JP: Oh, before, even during the hedgerow thing.
SH: Did you?
JP: Yes, and you got used to the fact that, "This is it," and, you know, "What's going to be is going to be."
SH: Did you lose any of your close friends?
JP: Oh, yes, we lost a couple, yes, a couple of guys that were with me in England.
SH: Were you there when they died?
JP: I saw one die. Some of the others, I only heard about, you know. There was one fellow from Union, [New Jersey]. He worked ... at the Newark Evening News. At that time, they had a newspaper, Newark Evening News; you remember that? ... He worked on that newspaper, and he was quite old. I mean, "old," we were eighteen, so, he was maybe twenty-five. They were old, you know. [laughter] We had one guy who was thirty; we called him "Grandpa."
SH: Really? [laughter]
JP: Yes, "Hey, Gramps," you know. Yes, he died. That was terrible. His name was (Arthur Nadel?), I'll never forget his name, worked for the Newark Evening News.
SH: Where was he killed?
JP: He was killed in Normandy, in the hedgerows. Yes, he was a rifleman. He was one of the riflemen, and he used to write to his wife and talk about me and I would write little things in there, you know, "I'm keeping an eye on him," and all that stuff. ... So, when he got killed, then, I was quite upset about that, but, when the war ended, I contacted her. I called her ... to tell her who I was, and she knew who I was, and I told her, you know, that I wasn't there with him when he died, but I heard about it, and that was it. That was the closest that, you know, I came, knew of. ... Then, there was another fellow in our outfit, he was hurt at the same time that I got hit and he lost his one eye. ... He was from New York and he came to visit me after that and came with his wife. They stayed overnight at our place. I was married at the time, yes. He would never accept his false eye; he always wore a white patch.
SH: Did he?
JP: Yes. He felt more comfortable with the patch on his eye.
SH: Did you know how the War in the Pacific was progressing? Were there any updates? Did you read theStars and Stripes?
JP: Yes, I had the Stars and Stripes and we knew pretty much what was going on. I'll tell you the truth, actually, I would rather have been in Europe than in the Pacific. [In the] first place, I don't like hot weather and I don't like the bugs and the walking in the swamps and all that stuff, you know.
SH: How was the news of Roosevelt's death received?
JP: Well, everybody was upset, you know, because we knew the war was coming to an end, and [we thought], "Geez, he couldn't even be here for the end of it," you know, because the war ended only a couple weeks after he died and we felt bad about that.
SH: Did you have confidence in Harry Truman?
JP: Well, I didn't even know about Truman. I knew he was the Vice-President, but I'd never really heard of Truman, you know. I knew he was the Vice-President.
SH: Had you voted yet?
JP: No, I was too young. I wasn't twenty-one and the guys were voting, and then, he ran against [1944 Republican Nominee New York Governor Thomas] Dewey, wasn't it? ... The guys that were older than me, they were voting, and I was only nineteen and I couldn't even vote.

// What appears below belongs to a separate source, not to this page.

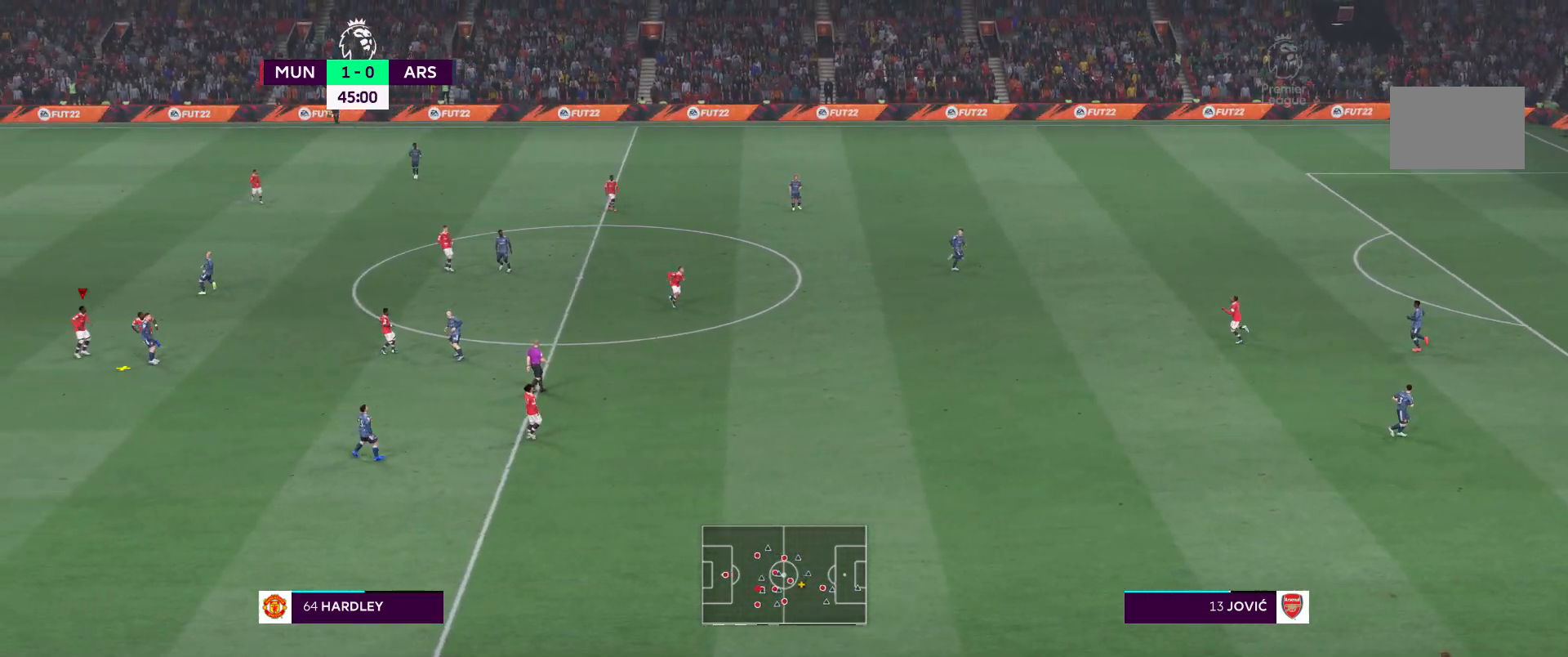
{"buttons": ["A"], "left_stick": "right", "right_stick": "center", "events": [[67, "A", "down"], [183, "A", "up"], [283, "A", "down"], [400, "A", "up"], [483, "A", "down"]]}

Here I am, fighting, and I couldn't even vote, right? for who's going to be my boss, ... but I was glad Truman did what he did, you know, with the H-bomb, or the atom bomb, because we were set to go invade Japan.
SH: When you were being sent back?
JP: Well, ... after we left Europe, I came home for a thirty-day furlough. ... After that furlough, I was supposed to go to California, Fort Ord, California, and go to the Pacific, but, while I was on vacation, while I was on furlough, they dropped the bomb on Hiroshima and they said, "Geez, this could end the war." ... I was sitting in the barber's chair, on South Orange Avenue in Newark, and then, I heard about the atom bomb. This guy came in, he was an Italian guy, he says, "Oh," he says, "we drop a bomb. It was only this a big;" this big [a few inches], right? The thing was a monster, just big. "It blew everything up." He was, ... like, so knowledgeable.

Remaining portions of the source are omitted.